2025 Volume 73 Issue 3 Pages 168-172
Two new isoflavone glucosides, irisolone 4′-O-[O-β-d-glucopyranosyl-(1→6)-O-β-d-glucopyranosyl-(1→6)-β-d-glucopyranoside] (1) and iriskashmirianin 4′-O-[O-β-d-glucopyranosyl-(1→6)-O-β-d-glucopyranosyl-(1→6)-β-d-glucopyranoside] (2) were isolated from the underground parts of Iris florentina (Iridaceae). The structures of 1 and 2 were determined based on extensive spectroscopic data analyses and hydrolytic cleavage results. The isoflavone derivatives previously isolated from this plant were evaluated for their ability to inhibit the formation of advanced glycation end products.
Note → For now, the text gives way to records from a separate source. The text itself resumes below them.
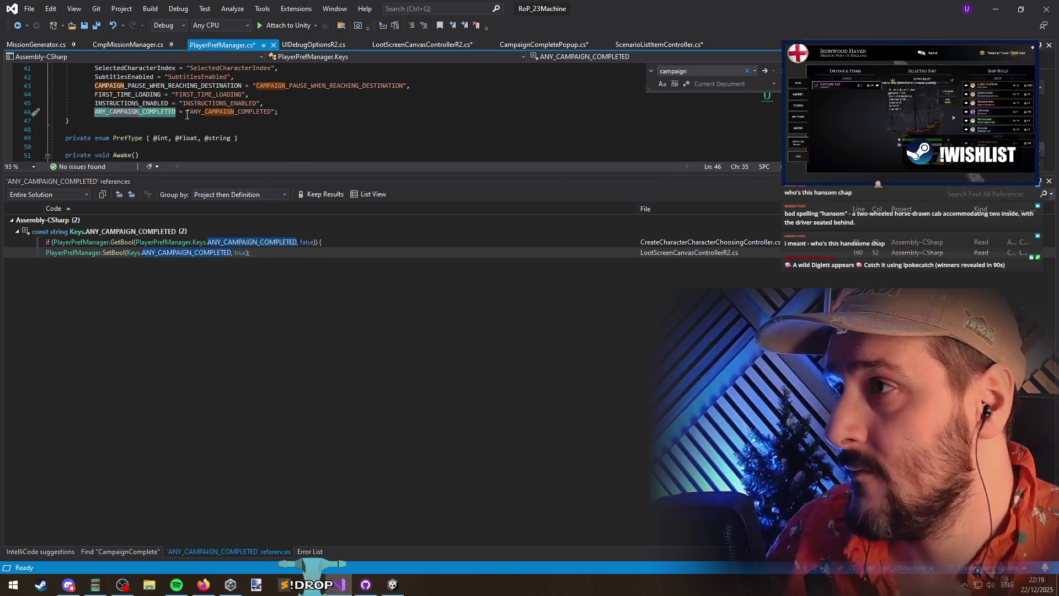
After ANY_CAMPAIGN_COMPLETED, add a comma and a new CAMPAIGN_COMPLETED = "" key line
left_click(322, 111)
type(",")
key("Return")
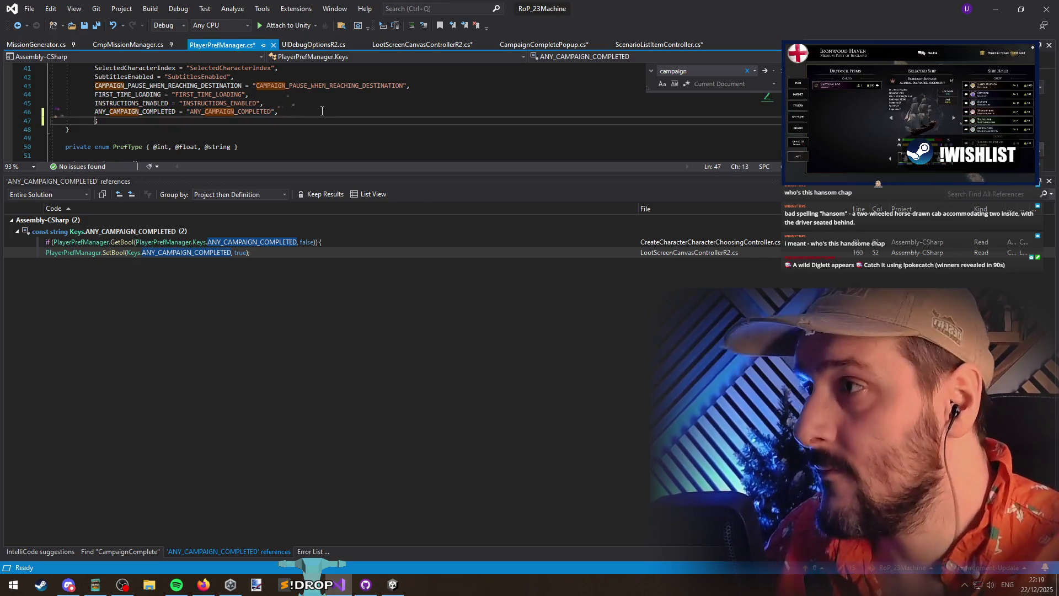
type("CAMPAIGN_COMPLETED = \"")
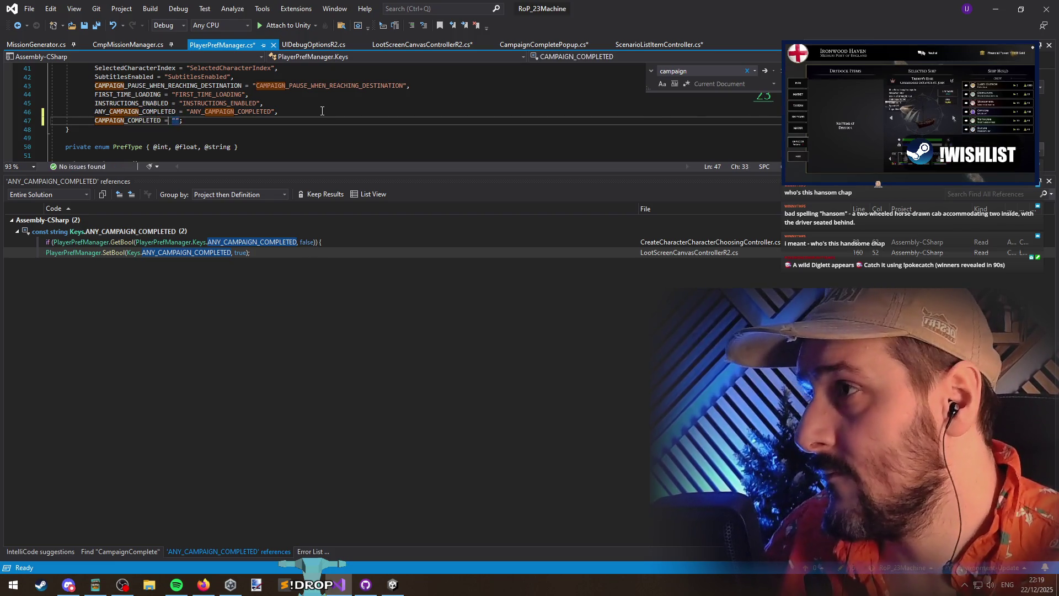
key("End")
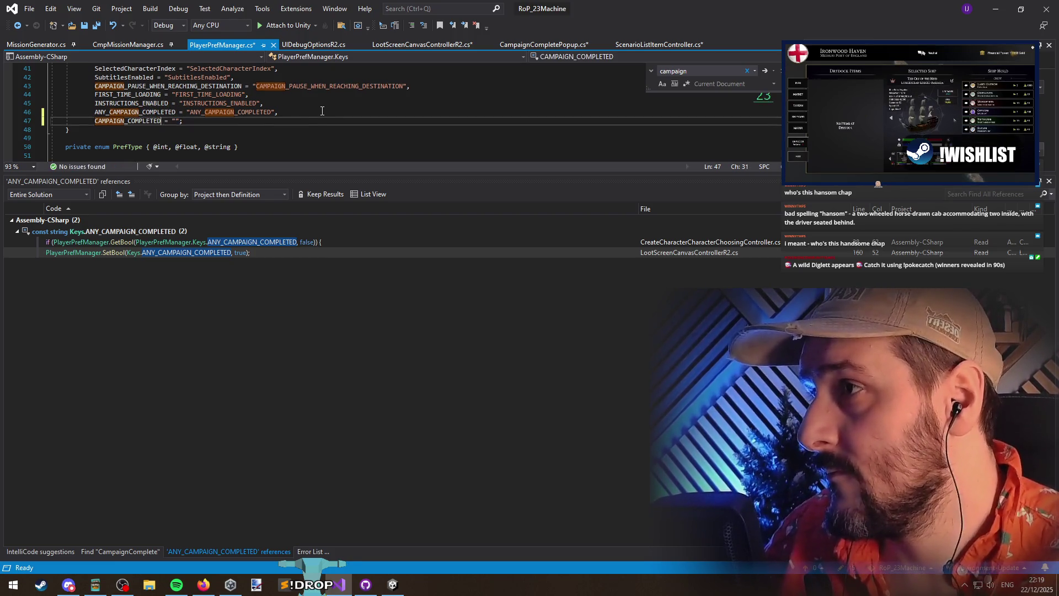
Save PlayerPrefManager.cs and change the duplicated key to Keys.CAMPAIGN_COMPLETED + PersistantStoreManager.Instance.CurrentCampaign.name
key("ctrl+s")
key("ctrl+Tab")
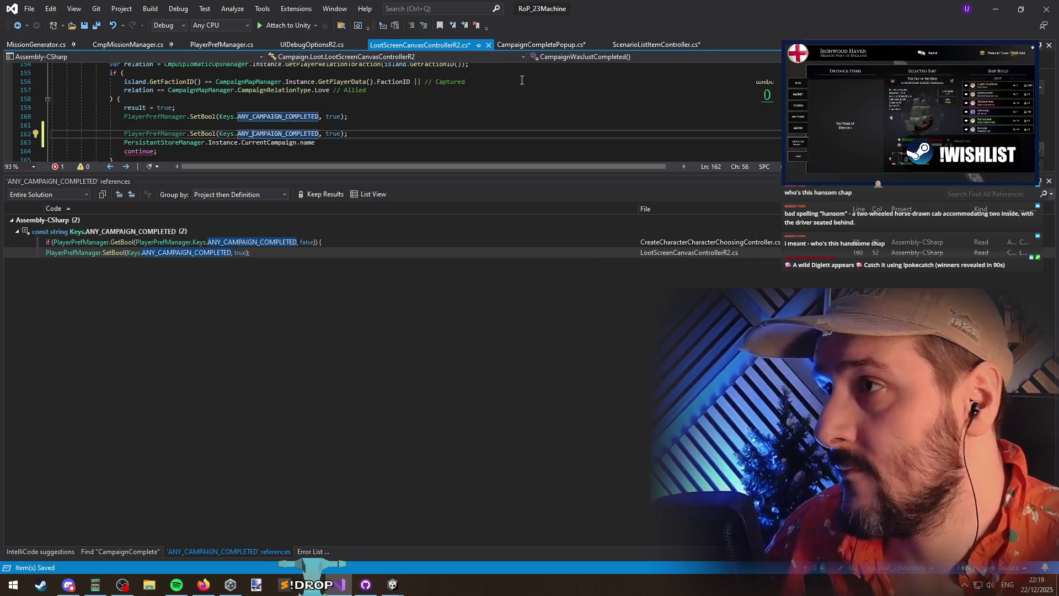
key("BackSpace")
key("BackSpace")
key("BackSpace")
key("Tab")
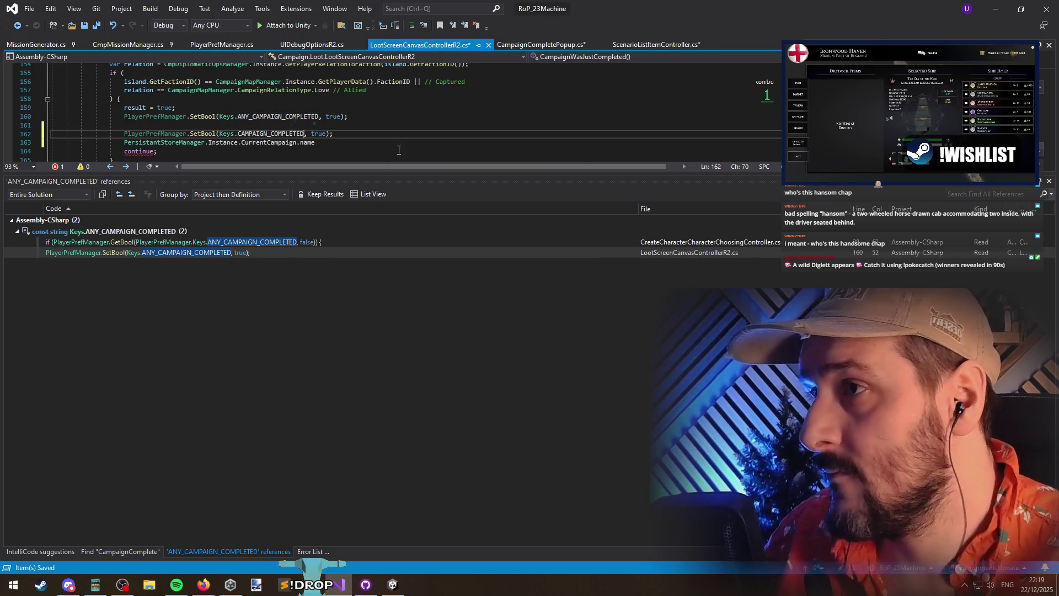
key("ctrl+Left")
key("ctrl+Left")
key("ctrl+Left")
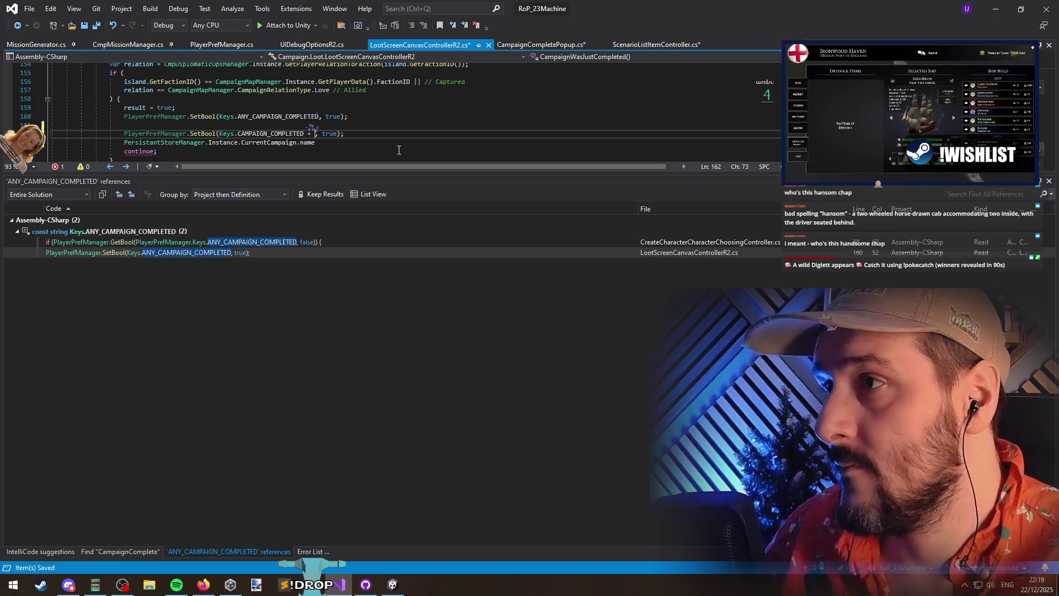
key("End")
key("Left")
key("Left")
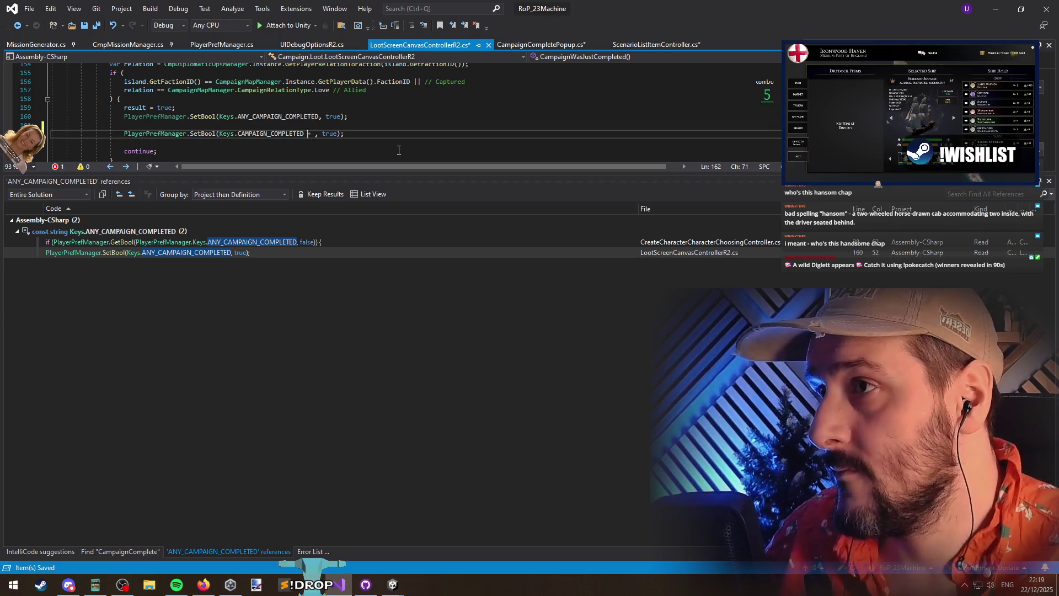
key("Tab")
key("Down")
key("ctrl+s")
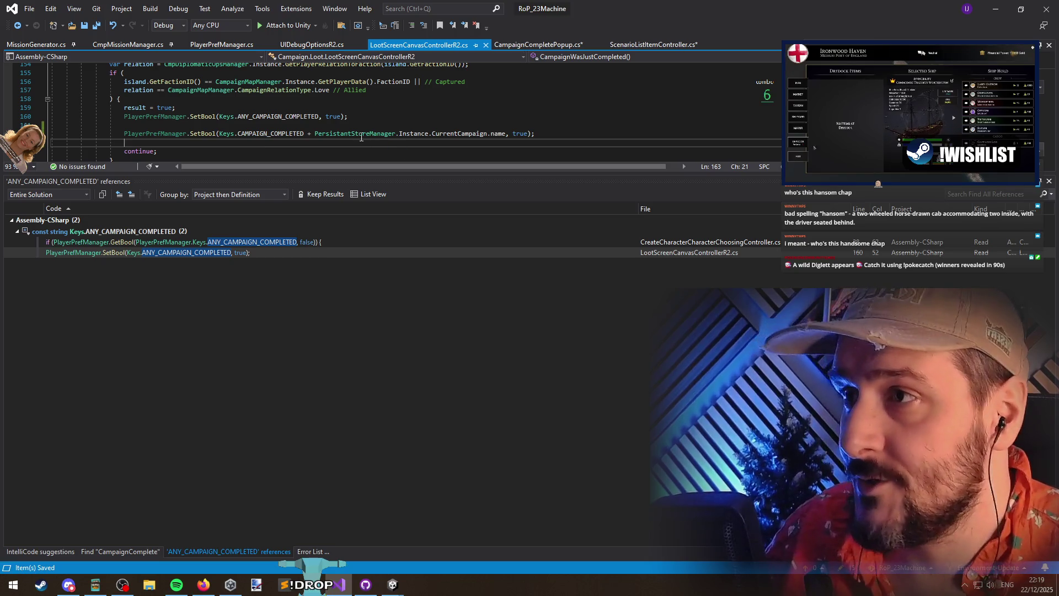
Delete the blank lines around the new SetBool and save LootScreenCanvasControllerR2.cs
key("ctrl+shift+l")
key("Up")
key("Up")
key("ctrl+shift+l")
key("Down")
key("Home")
key("Home")
key("shift+Up")
key("ctrl+c")
key("ctrl+s")
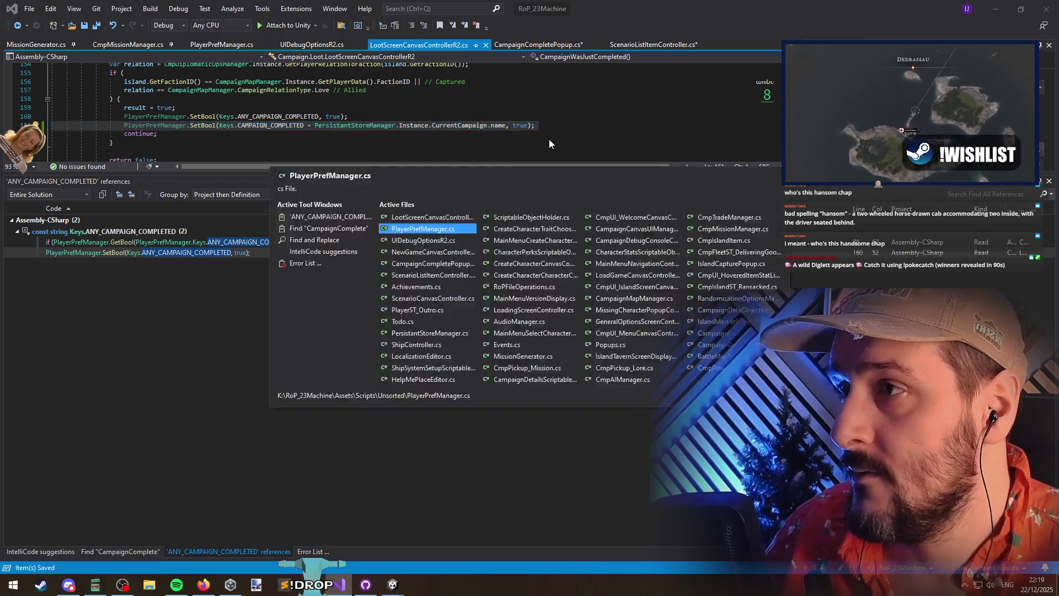
Switch to NewGameCanvasController.cs and enlarge the code editor to view the campaign loop
key("ctrl+Tab")
key("ctrl+Tab")
key("ctrl+Tab")
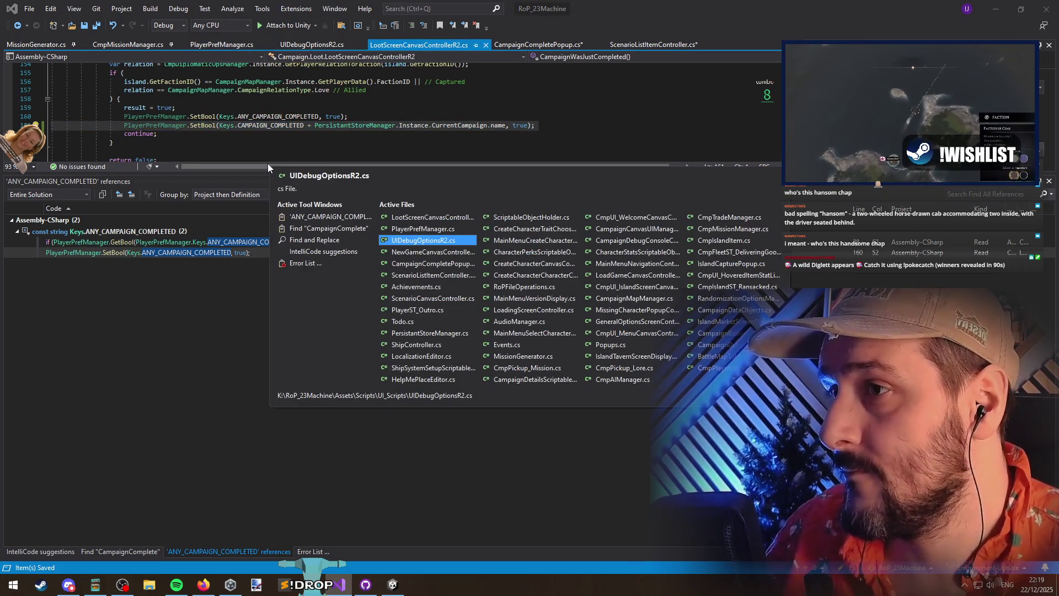
key("ctrl+Down")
The genus Iris, which belongs to the family Iridaceae, comprises approximately 150 species. Iris florentina L. (Iridaceae) is distributed along the Mediterranean coast of Europe.1) The dried roots of this plant, called Orris roots, have been traditionally used as a perfume ingredient and a fixative in aromatherapy. A few norisoprenoids, including α-, β- and γ-irones, along with xanthone glucosides and flavone glucosides, have been isolated from I. florentina.2–4) Previously, 10 isoflavone derivatives (3–12) have been isolated as a result of a phytochemical study on the MeOH extract of the underground parts of I. florentina (Fig. 1). Among them, 9 and 10 showed cytotoxicity against HL-60 human promyelocytic leukemia cells with IC50 values of 30.6 and 31.7 μM, respectively.5) As part of our ongoing phytochemical study on bioactive compounds from ornamental plants, the further phytochemical investigation into the isoflavone components of I. florentina resulted in the discovery of two new isoflavone glucosides (1 and 2) (Fig. 2). This study deals with the structural determination of 1 and 2 and the inhibitory activity on the formation of advanced glycation end products (AGEs) of the isoflavone compounds isolated from I. florentina.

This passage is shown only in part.